There's certainly more to be extrapolated from that, and more to explore (the Truth Maintenance Systems are particularly something interesting to me). But here were some interesting takeaways from that conversation, things I've been thinking over since:
- AI should be "accountable", in the sense that it should be able to express its symbolic reasoning, and be held up to whether or not its assumptions held up to that.
- Look more into the propagators model... it's like asynchronous programming meets functional programming meets neural nets meets a bunch of other interesting AI ideas that have been, like so many things, dropped on the floor for the last few decades from the AI winter, and which people are only now realizing they should be looking at again.
- On that note, there's so much computing history to look at, so many people are focused on looking at what the "new hotness" is in web development or deployment or whatever.
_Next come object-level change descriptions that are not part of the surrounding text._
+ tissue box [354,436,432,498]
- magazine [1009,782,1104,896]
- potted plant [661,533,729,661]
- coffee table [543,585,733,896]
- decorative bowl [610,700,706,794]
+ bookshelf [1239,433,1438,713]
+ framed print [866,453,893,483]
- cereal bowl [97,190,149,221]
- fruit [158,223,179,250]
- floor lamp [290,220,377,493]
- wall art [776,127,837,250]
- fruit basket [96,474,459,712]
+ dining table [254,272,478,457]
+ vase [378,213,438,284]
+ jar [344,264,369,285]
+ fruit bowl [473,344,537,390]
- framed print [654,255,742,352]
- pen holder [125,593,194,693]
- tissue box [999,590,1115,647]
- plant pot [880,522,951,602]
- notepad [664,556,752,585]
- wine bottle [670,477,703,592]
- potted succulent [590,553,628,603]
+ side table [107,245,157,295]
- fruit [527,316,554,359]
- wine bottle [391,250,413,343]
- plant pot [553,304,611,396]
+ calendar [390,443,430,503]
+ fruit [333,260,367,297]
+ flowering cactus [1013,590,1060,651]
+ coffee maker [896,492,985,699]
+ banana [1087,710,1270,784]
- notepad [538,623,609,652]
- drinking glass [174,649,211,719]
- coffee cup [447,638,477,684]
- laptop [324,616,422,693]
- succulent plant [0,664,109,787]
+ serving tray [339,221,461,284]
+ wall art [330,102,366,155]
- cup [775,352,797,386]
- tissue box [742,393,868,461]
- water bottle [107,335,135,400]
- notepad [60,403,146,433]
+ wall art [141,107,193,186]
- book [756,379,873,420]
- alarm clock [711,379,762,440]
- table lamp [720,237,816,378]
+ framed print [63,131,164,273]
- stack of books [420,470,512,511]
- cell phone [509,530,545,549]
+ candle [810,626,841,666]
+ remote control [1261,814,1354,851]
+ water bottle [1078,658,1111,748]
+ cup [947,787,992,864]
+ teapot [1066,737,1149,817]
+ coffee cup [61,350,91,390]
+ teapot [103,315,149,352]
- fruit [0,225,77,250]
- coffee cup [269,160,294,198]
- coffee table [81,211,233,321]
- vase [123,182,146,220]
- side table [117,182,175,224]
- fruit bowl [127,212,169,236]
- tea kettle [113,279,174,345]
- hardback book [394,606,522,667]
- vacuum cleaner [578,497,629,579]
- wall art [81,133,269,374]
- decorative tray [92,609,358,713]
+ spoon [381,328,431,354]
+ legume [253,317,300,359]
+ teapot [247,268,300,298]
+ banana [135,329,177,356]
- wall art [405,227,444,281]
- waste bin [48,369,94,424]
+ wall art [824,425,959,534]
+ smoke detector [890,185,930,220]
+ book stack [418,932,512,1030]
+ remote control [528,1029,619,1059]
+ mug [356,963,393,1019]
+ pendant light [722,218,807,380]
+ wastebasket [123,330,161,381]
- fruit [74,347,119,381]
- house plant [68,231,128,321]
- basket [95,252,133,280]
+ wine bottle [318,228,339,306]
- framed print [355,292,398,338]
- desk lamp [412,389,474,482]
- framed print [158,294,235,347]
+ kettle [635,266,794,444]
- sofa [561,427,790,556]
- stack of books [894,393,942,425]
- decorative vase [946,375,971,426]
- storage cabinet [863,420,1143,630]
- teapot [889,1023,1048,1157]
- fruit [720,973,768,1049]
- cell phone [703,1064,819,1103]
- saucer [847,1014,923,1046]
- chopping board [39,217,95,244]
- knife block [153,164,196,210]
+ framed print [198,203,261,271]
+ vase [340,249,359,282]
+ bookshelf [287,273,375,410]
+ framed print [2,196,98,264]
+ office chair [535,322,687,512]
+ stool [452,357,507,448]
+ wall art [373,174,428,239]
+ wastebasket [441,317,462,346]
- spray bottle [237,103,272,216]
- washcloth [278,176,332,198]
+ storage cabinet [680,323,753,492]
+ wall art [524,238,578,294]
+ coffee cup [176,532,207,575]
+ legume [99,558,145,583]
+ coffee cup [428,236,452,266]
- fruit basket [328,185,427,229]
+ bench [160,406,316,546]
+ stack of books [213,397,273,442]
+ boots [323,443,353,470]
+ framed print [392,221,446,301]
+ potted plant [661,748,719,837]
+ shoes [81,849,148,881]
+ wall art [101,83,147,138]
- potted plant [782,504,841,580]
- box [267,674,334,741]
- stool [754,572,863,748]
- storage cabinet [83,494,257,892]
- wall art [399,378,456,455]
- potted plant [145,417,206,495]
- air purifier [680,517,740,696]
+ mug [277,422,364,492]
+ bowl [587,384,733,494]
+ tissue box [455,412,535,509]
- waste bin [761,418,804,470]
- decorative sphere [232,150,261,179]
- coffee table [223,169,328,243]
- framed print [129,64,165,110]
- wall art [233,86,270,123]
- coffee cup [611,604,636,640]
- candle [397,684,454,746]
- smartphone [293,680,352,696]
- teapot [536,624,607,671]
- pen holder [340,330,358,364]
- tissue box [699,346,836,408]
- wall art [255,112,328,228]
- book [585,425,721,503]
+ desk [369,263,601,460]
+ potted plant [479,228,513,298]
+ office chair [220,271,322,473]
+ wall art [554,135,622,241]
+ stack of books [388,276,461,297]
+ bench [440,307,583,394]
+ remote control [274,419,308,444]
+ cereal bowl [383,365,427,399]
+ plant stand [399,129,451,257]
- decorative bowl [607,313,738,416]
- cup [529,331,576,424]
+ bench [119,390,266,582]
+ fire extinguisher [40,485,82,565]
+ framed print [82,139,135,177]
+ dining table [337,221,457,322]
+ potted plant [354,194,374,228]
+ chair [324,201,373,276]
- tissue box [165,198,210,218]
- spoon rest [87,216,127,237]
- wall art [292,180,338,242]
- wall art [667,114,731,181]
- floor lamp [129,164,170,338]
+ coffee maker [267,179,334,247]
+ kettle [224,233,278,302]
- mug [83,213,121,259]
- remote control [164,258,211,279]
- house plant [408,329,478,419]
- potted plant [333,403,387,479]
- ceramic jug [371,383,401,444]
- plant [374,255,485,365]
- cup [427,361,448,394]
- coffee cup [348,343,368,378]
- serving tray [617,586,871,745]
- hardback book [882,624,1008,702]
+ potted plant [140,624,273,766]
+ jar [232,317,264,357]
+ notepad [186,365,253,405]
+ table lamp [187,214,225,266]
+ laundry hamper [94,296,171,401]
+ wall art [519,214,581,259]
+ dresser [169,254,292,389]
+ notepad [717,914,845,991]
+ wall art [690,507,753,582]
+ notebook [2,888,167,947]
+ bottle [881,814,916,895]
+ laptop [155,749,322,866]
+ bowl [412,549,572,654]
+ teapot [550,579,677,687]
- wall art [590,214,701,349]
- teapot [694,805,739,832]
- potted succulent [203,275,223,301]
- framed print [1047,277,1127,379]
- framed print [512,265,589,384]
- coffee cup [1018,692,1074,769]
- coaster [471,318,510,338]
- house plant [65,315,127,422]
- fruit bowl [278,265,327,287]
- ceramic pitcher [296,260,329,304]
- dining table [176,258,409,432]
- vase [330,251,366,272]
But sometimes looking backwards can help us better look forwards. There are ideas in SICP that people are acting as if they just discovered today. (That said, the early expressions of these ideas are not always the best, and so the past should be a source of inspiration, but we should be careful not to get stuck there.)
- Traditional mathematical notation and electrical engineering diagrams might not convey clearly their meaning, and maybe we can do better. SICM seems to be an entire exploration of this idea.
- Free software advocates have long known that if you can't inspect a system, you're held prisoner by it. Yet this applies not just to the layers that programmers currently code on, but also into new and more abstract frontiers. A black box that you can't ask to explain itself is a dangerous and probably poorly operating device or system.
- And for a fluffier conclusion: "If you didn't have fun, we were doing it wrong." There's fun to be had in all these things, and don't lose sight of that.